Group calls for Facebook to divulge the concentrated power that chairman and CEO holds.

A group of major institutional investors, assembled in a spate of shareholder activism, is calling for Facebook to appoint an independent board chair, a position currently held by Mark Zuckerberg, who also serves as CEO.

“There is no check-and-balance at Facebook without an independent board chair—and Mark Zuckerberg’s totalitarian grip as both CEO and Board Chair must end,” said New York City Comptroller Scott M. Stringer, one of the co-filers. “Facebook’s unrelenting turmoil shows why independence and accountability matter—and why power should not be consolidated around one person. Outside shareholders have sounded the alarm on the need for real oversight and governance reforms, and it’s time for Facebook to listen.”

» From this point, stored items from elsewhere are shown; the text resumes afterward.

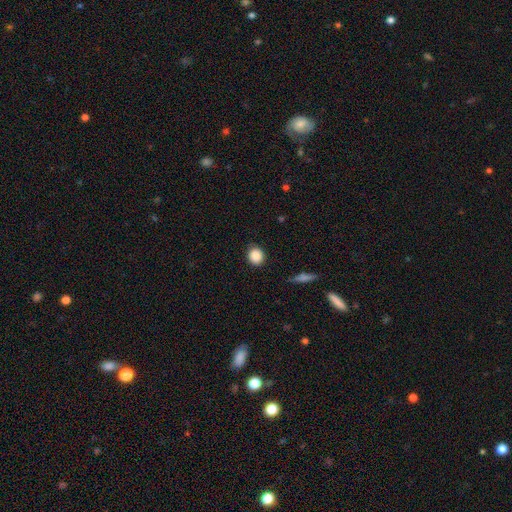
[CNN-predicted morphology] This is clearly a smooth galaxy (88%). How rounded: clearly round (82%). Merging: clearly none (87%).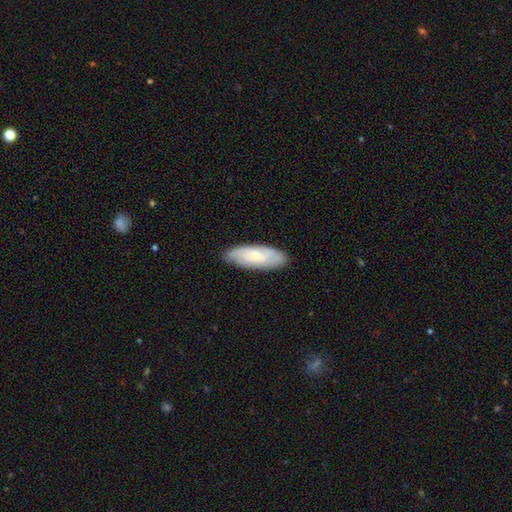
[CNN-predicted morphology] type=featured or disk (49%); merging=none (81%).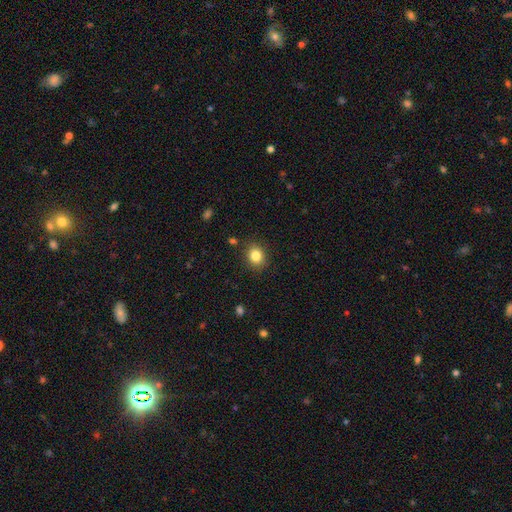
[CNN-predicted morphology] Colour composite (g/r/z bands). It shows a smooth galaxy with no disk features (83%) that is round (66%). Merging: none (87%).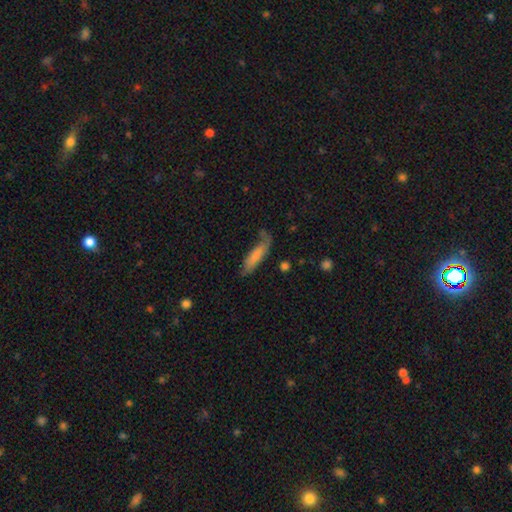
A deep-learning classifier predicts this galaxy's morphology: Smooth or featured?
  - smooth: 72% *
  - featured or disk: 22%
  - star or artifact: 6%
How rounded?
  - cigar-shaped: 67% *
  - in between: 31%
  - round: 2%
Merging?
  - none: 55% *
  - minor disturbance: 29%
  - major disturbance: 12%
  - merger: 4%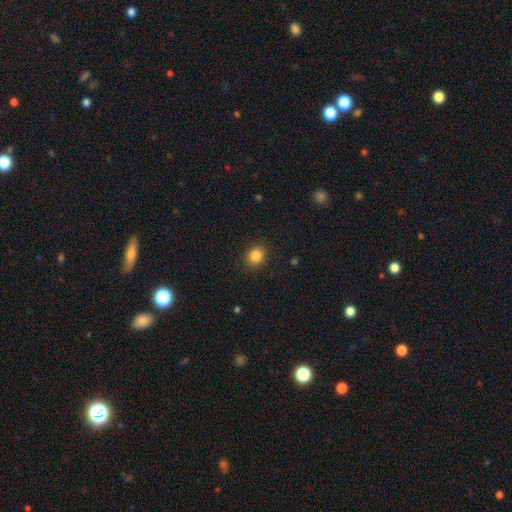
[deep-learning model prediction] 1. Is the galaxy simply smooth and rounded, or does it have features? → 85% smooth, 11% star or artifact, 4% featured or disk.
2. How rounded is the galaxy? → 76% round, 24% in between, 1% cigar-shaped.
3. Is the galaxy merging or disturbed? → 90% none, 7% minor disturbance, 2% major disturbance, 1% merger.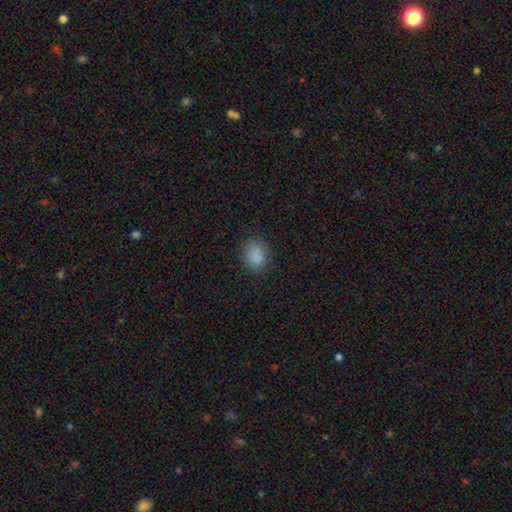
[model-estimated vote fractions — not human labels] A smooth galaxy with no disk features (86%) that is round (62%). Merging: none (85%).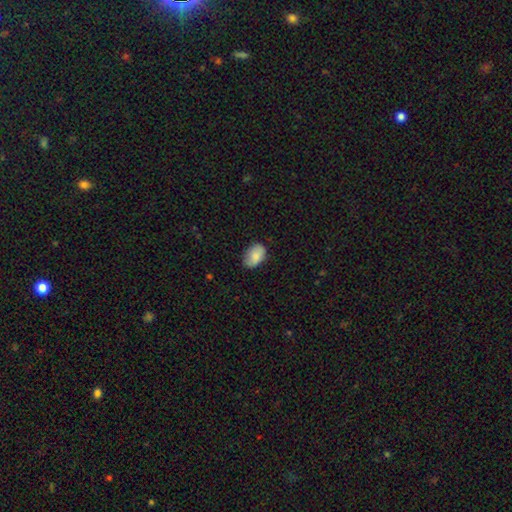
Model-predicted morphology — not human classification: A smooth galaxy with no disk features (84%) that is in between round and cigar-shaped (89%). Merging: none (78%).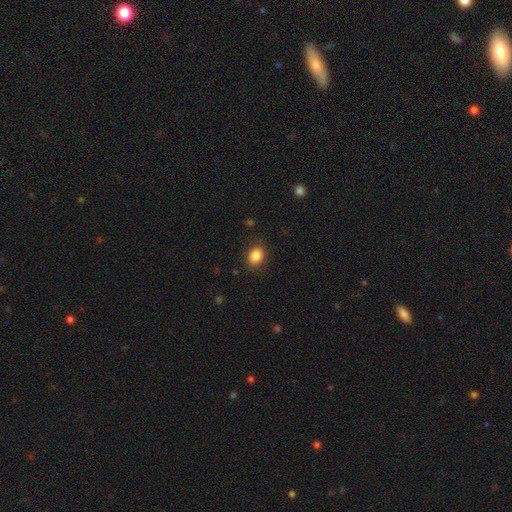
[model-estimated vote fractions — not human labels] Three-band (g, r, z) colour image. It shows a smooth galaxy with no disk features (86%) that is in between round and cigar-shaped (60%). Merging: none (85%).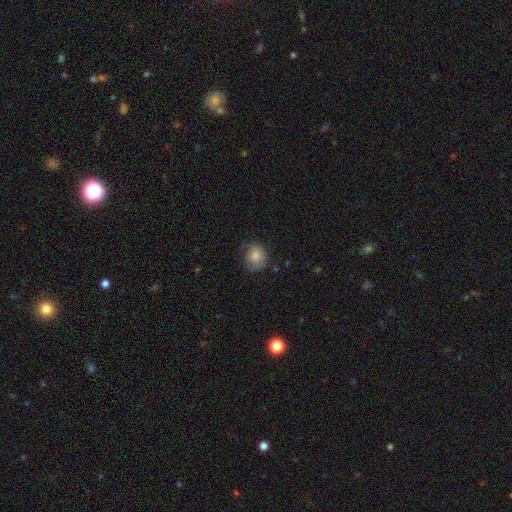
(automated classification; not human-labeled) Morphology: type=smooth (81%); roundness=round (74%); merging=none (70%).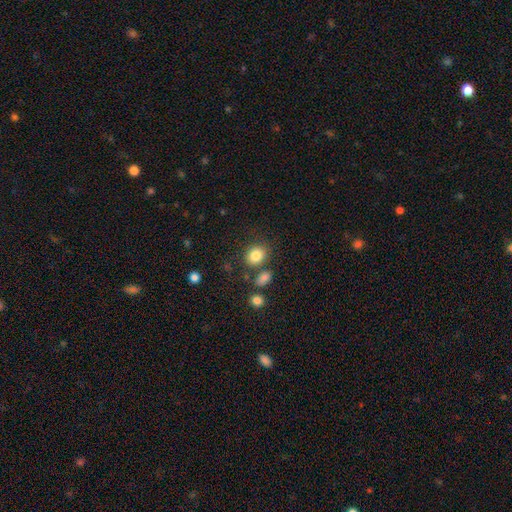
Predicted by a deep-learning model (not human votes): This appears to be a smooth galaxy with no disk features (84%) that is round (56%). Merging: none (73%).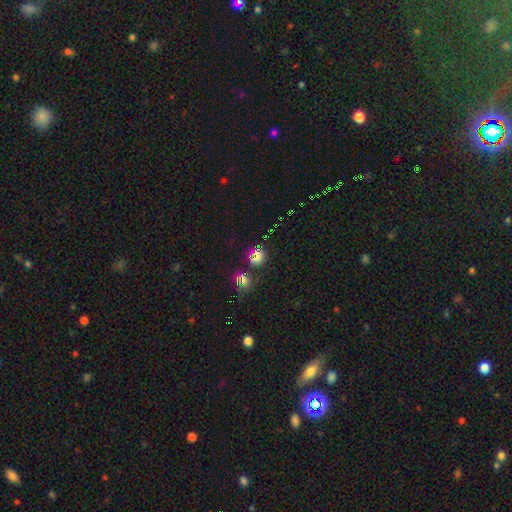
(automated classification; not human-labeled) Smooth or featured? Predicted: star or artifact (p=0.63).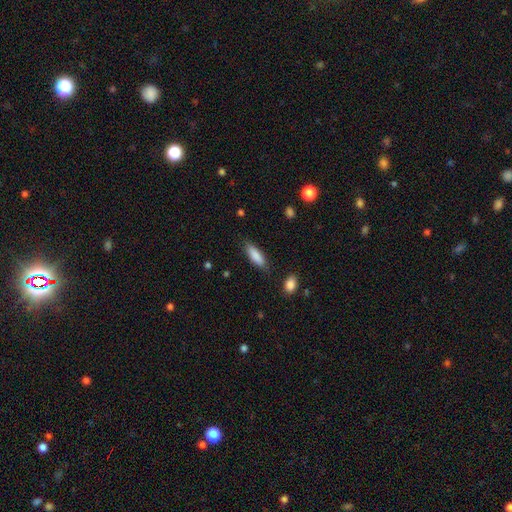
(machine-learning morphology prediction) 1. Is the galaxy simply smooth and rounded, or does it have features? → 87% smooth, 7% featured or disk, 6% star or artifact.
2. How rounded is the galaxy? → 53% in between, 46% cigar-shaped, 2% round.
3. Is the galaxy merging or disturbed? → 83% none, 12% minor disturbance, 3% major disturbance, 2% merger.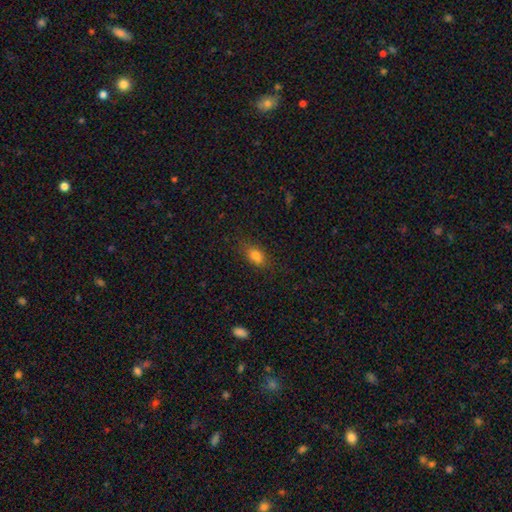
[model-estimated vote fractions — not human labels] This appears to be a smooth galaxy with no disk features (78%) that is in between round and cigar-shaped (77%). Merging: none (78%).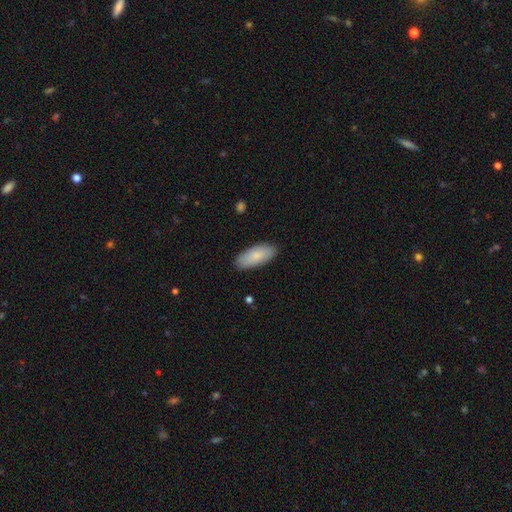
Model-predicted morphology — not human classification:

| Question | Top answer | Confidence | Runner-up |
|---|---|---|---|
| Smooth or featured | smooth | 87% | featured or disk (8%) |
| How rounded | in between | 83% | cigar-shaped (15%) |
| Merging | none | 88% | minor disturbance (9%) |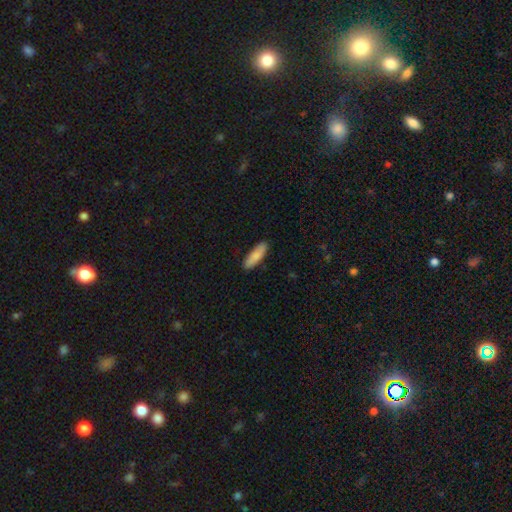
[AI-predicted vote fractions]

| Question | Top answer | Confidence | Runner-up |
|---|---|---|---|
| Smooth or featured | smooth | 86% | featured or disk (8%) |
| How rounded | cigar-shaped | 51% | in between (47%) |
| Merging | none | 89% | minor disturbance (9%) |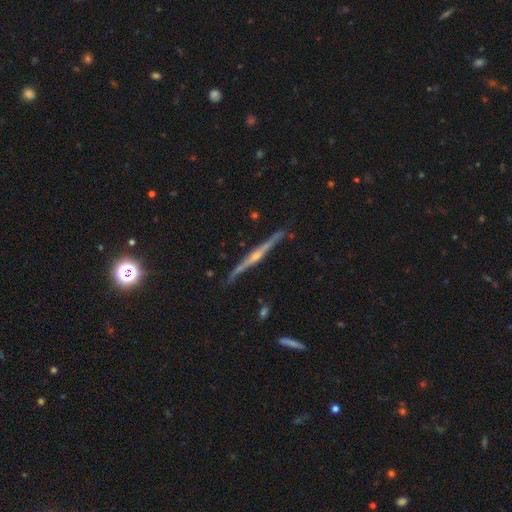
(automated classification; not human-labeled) Overall: featured or disk (85%). Edge-on disk: yes (98%). Edge-on bulge: rounded (83%). Merging: none (87%).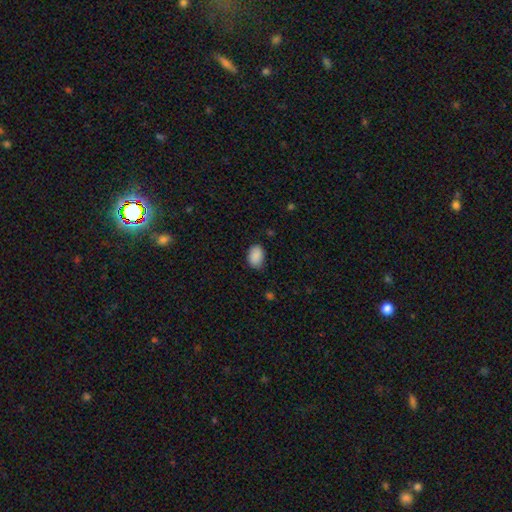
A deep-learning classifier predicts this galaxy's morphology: Smooth or featured? smooth (89%)
How rounded? in between (84%)
Merging? none (76%)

The group is comprised in part by the New York State Comptroller’s Office, Illinois State Treasury, Rhode Island Treasury, Connecticut Treasury, Vanguard, BlackRock, MFS, AllianceBernstein, American Funds, BNY Mellon, Goldman Sachs, John Hancock, JPMorgan, Putnam, and State Street.

The group sought an independent board chairman in its 2019 shareholder proposal. It released evidence revealing mutual funds joined the supermajority (68%) of Facebook’s outside shareholders who voted against management’s opposition of an independent board chair.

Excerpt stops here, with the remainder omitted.